* [PAGE EXCERPT]:
Singings are not restricted to members of an organization, but are communicated verbally at other singings, through social media and email lists, in unofficial public listings, and in Sacred Harp Singings: Minutes and Directory, published annually by the Sacred Harp Musical Heritage Association. "Minutes" of conventions and all-day singings are also kept as a record; recent minutes are published in this annual volume as well as online.
History of Sacred Harp singing
Marini traces the earliest roots of Sacred Harp to the "country parish music" of early 18th century England. This form of rural church music evolved a number of the distinctive traits that were passed on from tradition to tradition, until they ultimately became part of Sacred Harp singing. These traits included the assignment of the melody to the tenors, harmonic structure emphasizing fourths and fifths, and the distinction between the ordinary four-part hymn, the anthem, and the fuguing tune. Several composers of this school, including Joseph Stephenson and Aaron Williams, are represented in the 1991 Edition of The Sacred Harp. For further information on the English roots of Sacred Harp music, see West gallery music.Around the mid-18th century, the forms and styles of English country parish music were introduced to America, notably in a new tunebook called Urania, published 1764 by the singing master James Lyon. This stimulus soon led to the development of a robust native school of composition, signaled by the 1770 publication of William Billings's The New England Psalm Singer, and then by a great number of new compositions by Billings and those who followed in his path. The work of these composers, sometimes called the "First New England School", forms a major part of the Sacred Harp to this day.

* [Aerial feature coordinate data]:

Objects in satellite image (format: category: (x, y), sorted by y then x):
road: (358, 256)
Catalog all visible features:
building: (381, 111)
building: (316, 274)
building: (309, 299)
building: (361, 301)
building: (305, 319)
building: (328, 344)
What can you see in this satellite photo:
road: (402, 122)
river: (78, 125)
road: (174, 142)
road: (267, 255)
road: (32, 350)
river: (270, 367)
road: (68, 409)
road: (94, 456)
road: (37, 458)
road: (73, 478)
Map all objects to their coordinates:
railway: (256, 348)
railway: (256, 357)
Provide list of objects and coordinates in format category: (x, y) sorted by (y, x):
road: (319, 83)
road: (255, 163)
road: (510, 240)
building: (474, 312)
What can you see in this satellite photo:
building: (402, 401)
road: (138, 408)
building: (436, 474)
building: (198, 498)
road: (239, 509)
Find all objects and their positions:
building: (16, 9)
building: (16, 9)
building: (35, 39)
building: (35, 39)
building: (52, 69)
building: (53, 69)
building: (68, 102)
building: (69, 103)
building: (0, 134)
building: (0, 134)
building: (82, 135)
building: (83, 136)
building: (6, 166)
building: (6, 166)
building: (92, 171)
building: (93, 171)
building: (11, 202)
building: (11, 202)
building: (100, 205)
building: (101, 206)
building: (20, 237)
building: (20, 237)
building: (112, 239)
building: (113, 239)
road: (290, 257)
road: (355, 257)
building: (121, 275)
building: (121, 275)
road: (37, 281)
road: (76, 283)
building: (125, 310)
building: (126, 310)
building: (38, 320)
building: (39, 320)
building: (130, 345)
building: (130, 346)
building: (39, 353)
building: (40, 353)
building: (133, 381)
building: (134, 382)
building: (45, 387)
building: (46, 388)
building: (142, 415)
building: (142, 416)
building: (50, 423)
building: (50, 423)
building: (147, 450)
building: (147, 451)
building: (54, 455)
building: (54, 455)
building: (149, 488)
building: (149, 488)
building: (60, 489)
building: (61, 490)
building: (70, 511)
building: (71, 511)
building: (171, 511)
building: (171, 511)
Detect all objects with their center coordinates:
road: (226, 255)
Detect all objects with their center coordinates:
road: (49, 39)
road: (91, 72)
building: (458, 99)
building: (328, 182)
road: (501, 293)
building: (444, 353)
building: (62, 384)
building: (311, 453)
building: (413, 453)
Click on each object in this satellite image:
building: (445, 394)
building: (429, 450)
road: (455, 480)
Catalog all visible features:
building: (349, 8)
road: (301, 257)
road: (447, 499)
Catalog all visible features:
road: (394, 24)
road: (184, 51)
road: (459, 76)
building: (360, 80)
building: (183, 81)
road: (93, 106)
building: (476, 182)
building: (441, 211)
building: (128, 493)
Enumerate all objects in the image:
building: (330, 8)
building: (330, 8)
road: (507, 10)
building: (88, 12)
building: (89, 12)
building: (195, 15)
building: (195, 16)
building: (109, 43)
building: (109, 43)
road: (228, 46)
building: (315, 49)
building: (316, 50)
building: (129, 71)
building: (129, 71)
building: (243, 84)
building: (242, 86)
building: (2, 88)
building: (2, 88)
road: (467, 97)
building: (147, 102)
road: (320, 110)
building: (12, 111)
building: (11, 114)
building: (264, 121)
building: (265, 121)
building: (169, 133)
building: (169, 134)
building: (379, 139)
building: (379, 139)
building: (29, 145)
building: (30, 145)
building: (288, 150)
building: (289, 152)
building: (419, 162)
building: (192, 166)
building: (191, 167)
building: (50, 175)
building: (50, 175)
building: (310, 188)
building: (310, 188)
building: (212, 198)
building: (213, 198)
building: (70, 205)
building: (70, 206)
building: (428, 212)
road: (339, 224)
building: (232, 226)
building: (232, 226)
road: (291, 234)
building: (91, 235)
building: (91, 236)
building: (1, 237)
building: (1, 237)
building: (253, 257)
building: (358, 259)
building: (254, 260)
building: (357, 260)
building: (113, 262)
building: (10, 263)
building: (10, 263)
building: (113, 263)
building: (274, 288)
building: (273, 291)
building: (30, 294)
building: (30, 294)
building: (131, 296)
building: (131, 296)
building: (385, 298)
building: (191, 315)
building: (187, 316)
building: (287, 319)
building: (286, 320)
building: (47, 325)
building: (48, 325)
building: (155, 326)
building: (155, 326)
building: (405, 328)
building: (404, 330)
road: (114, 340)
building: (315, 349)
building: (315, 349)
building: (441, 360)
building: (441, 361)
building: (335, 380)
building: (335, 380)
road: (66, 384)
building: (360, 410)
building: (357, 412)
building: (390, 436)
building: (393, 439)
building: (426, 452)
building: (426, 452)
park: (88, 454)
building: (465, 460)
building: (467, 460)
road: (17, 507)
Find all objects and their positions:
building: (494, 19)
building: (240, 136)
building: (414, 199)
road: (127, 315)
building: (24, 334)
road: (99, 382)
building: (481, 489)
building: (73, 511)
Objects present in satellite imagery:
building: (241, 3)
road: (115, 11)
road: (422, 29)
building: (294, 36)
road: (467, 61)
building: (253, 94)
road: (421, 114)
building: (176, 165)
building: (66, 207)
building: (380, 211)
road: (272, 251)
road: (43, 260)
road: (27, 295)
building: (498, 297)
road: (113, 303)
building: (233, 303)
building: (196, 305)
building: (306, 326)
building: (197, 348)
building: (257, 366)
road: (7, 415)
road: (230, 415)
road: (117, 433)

* [REQUIREMENT]: Write out everything in the passage on Sacred Harp singing from "Singings are not" down to "well as online.". These items have no connection to the passage on Sacred Harp singing.

* [FINISHED TASK]:
Singings are not restricted to members of an organization, but are communicated verbally at other singings, through social media and email lists, in unofficial public listings, and in Sacred Harp Singings: Minutes and Directory, published annually by the Sacred Harp Musical Heritage Association. "Minutes" of conventions and all-day singings are also kept as a record; recent minutes are published in this annual volume as well as online.